The study Investigators feel this research study has made an initial contribution in the area of codifying the application of HAP principles and enabling tools on health projects. Specific recommendations for further research and action include the following:
• To conduct further research on the revised HAP tools to assess their applicability on other health promotion projects in different situations/locations.
• To develop detailed, step-by-step Instructions for Use (IFU) documents to accompany all tools developed on this study.
• To conduct additional work to develop and test other tools that would enable HAP implementation and assessment on future projects.

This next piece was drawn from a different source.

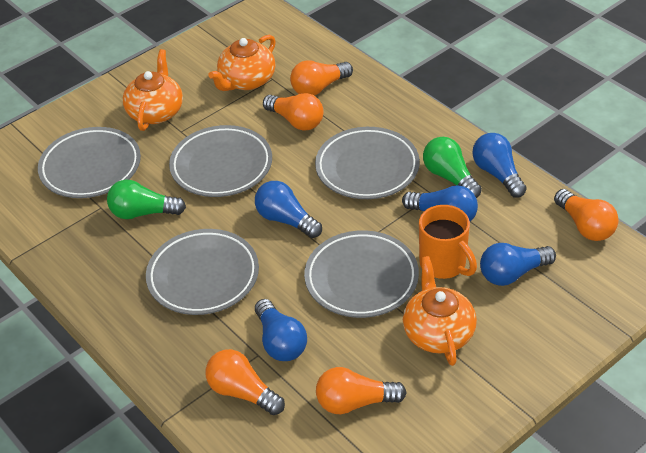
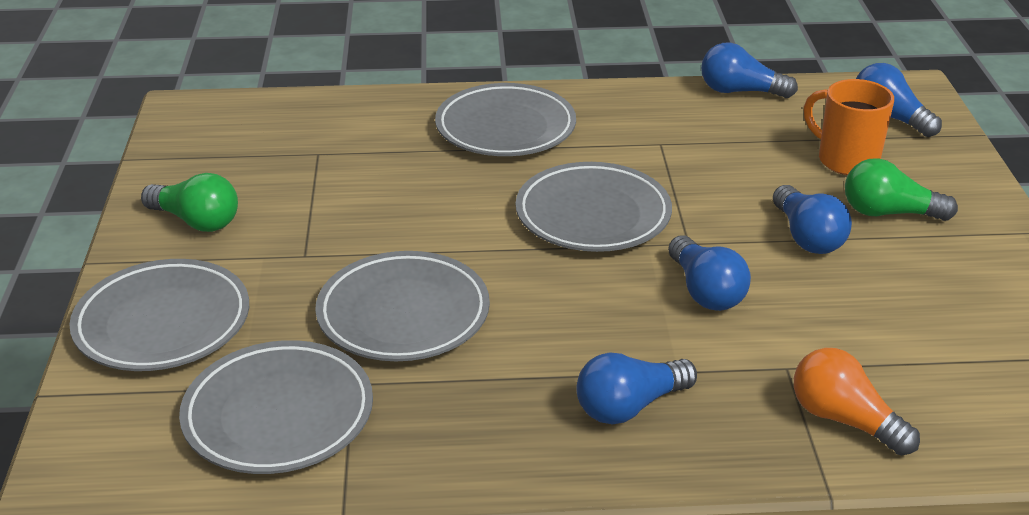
orange light bulb: 5 -> 1
orange teapot: 3 -> 0

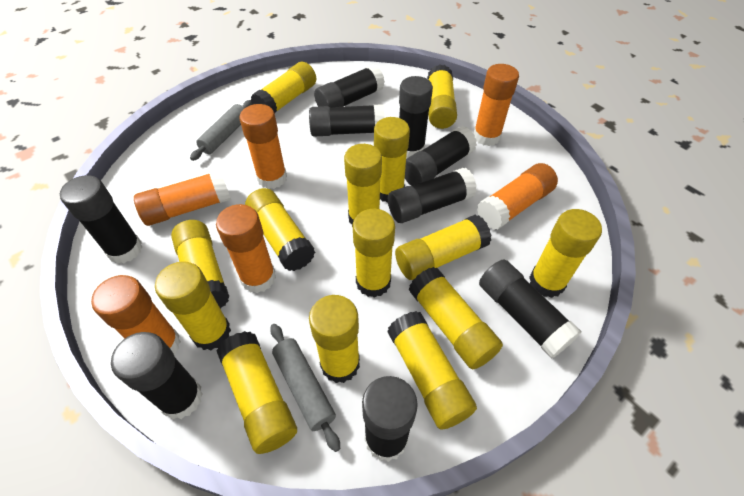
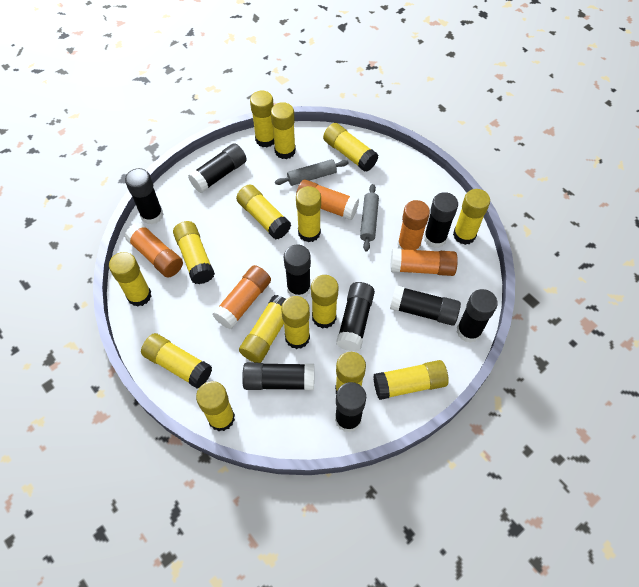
orange glue stick: 6 -> 5
yellow glue stick: 14 -> 15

For example, separate HAP principles tools for: 1) HAP principle education, 2) Prospective planning, and 3) Retrospective assessment.
• To develop a knowledge repository/exchange to support broader application of HAP development approaches and tools.
This additional research will be important to further develop the science of health asset practice, however equally important will be the determination of how HAP principles and tools can be incorporated into future health promotion and sustainable development projects. Further exploration is essential to: a) Identify which key enablers are needed to promote successful implementation of HAP thinking and practice (e.g., diverse stakeholder engagement, HAP education, assessing impact, etc.), as well as b) Investigate how the principles and tools can be aligned with existing project management phases/processes. This work would go a long way to determining the extent to which health asset practice changes behaviour and builds capacity for promoting health and well being. Study Investigators believe that the outputs from these efforts would inspire and mobilize different actors to value and articulate the importance of HAP, and in so doing, they could play an integral part in health promotion, along with helping to inform health system improvement and sustainability.
Individuals providing input to this retrospective case study were fully informed about the research process and its risks and signed an informed consent form.